Mr. Stephen, 36, a chef who lives in the Harford-Echodale-Perring Parkway neighborhood, had walked into the auction planning to bid on a house on Shakespeare Street in Fells Point. When he was outbid on that house, which sold for $150,000, he said to his friends, "I need to walk out of here with a house."

So, he did. He bought the second house auctioned, a row house on North Caroline Street that friends assured him was a nice one. After completing the paperwork for his new home, he said, he planned to go and see it.

Ward Morrow, an assistant state's attorney with the city, was the bidder who complained about the minimum price. He took his complaint to Mayor Schmoke, who promised to check into it. Mr. Morrow, 30, of Roland Park, who was there as a private buyer, said he hadn't known he would be asked to pay $5,000 more than his successful bid of $25,000 on a Pratt Street row house.

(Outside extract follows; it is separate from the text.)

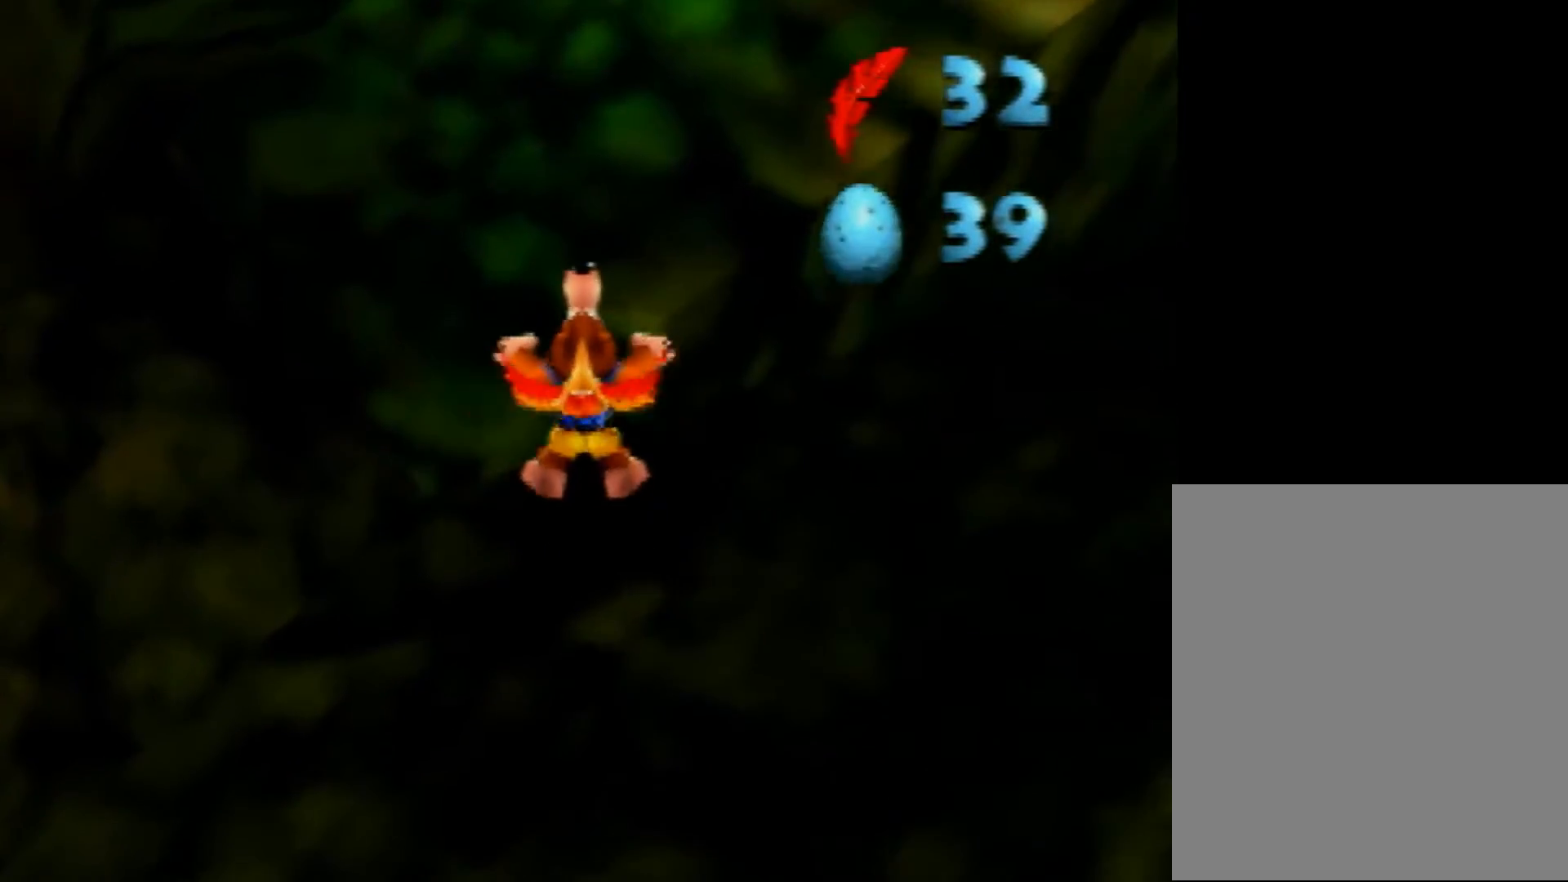
{"buttons": ["R1"], "left_stick": "down", "events": []}
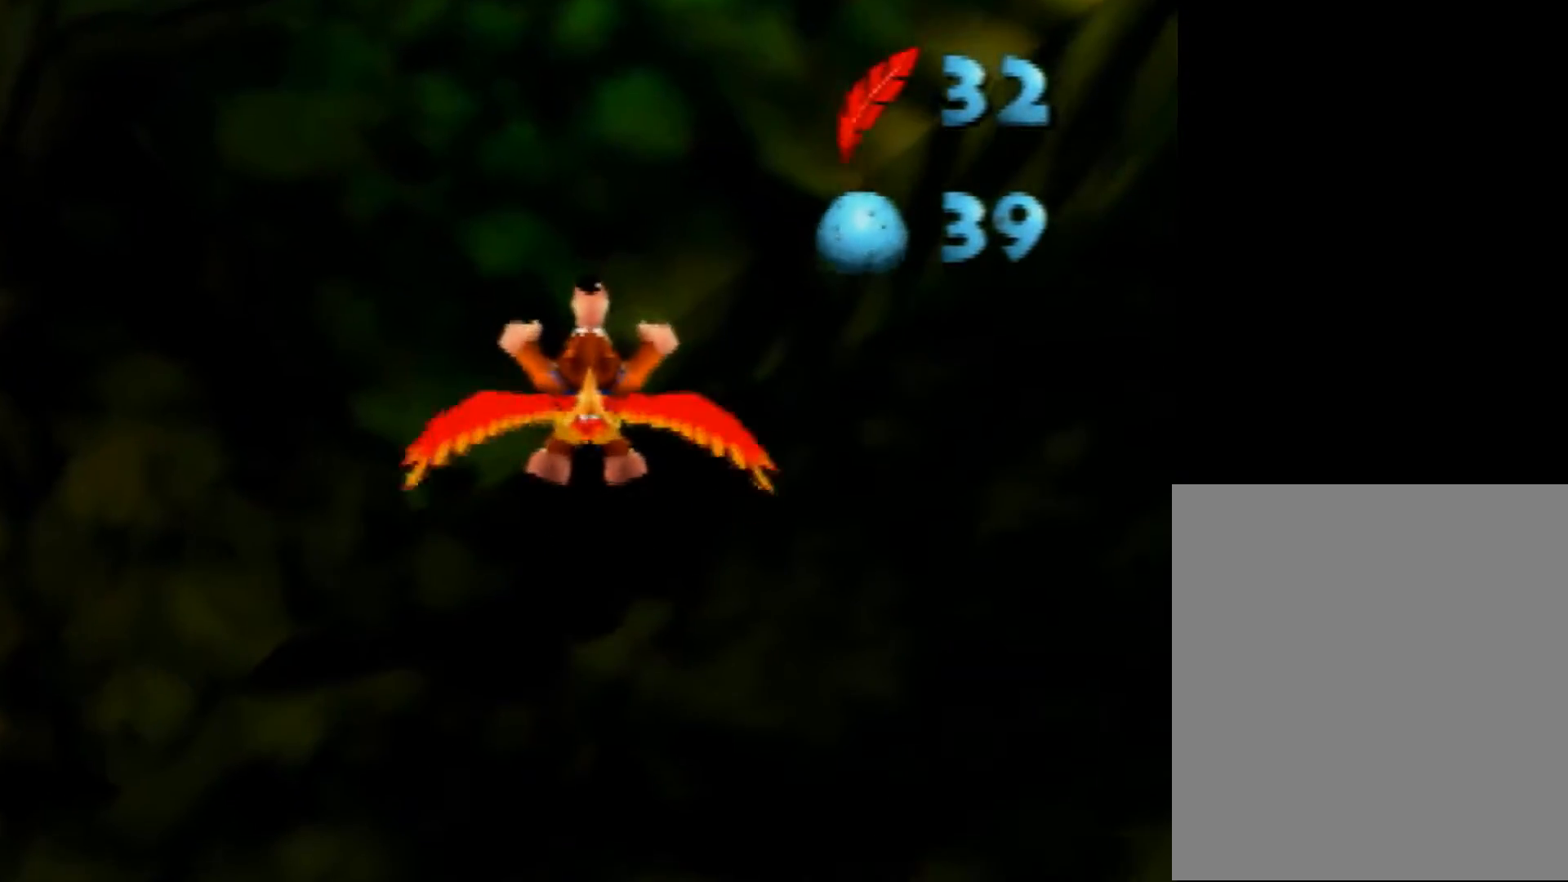
{"buttons": ["R1"], "left_stick": "down", "events": []}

He declined to pay either the $30,000 requested or $28,000, the figure he said was proposed after he protested. He said he planned to look into appeals.

The seller always reserves the right to reject a bid unless it is specified as a final auction, said Jeffrey Goldman, single-family house portfolio manager for the Maryland Housing Fund, which owns the property. Mr. Goldman said the state agency will take a loss on the property, even at the $30,000 minimum.

Zack Germroth, city Department of Housing and Community Development spokesman, said the minimums are based on appraised values.

Robert Helmacy, of Pasadena, criticized Mr. Schmoke for withdrawing the Sharp-Leadenhall houses.

The mayor took the action after community leaders said that city officials promised decades ago to give longtime Sharp-Leadenhall residents the opportunity to buy homes there.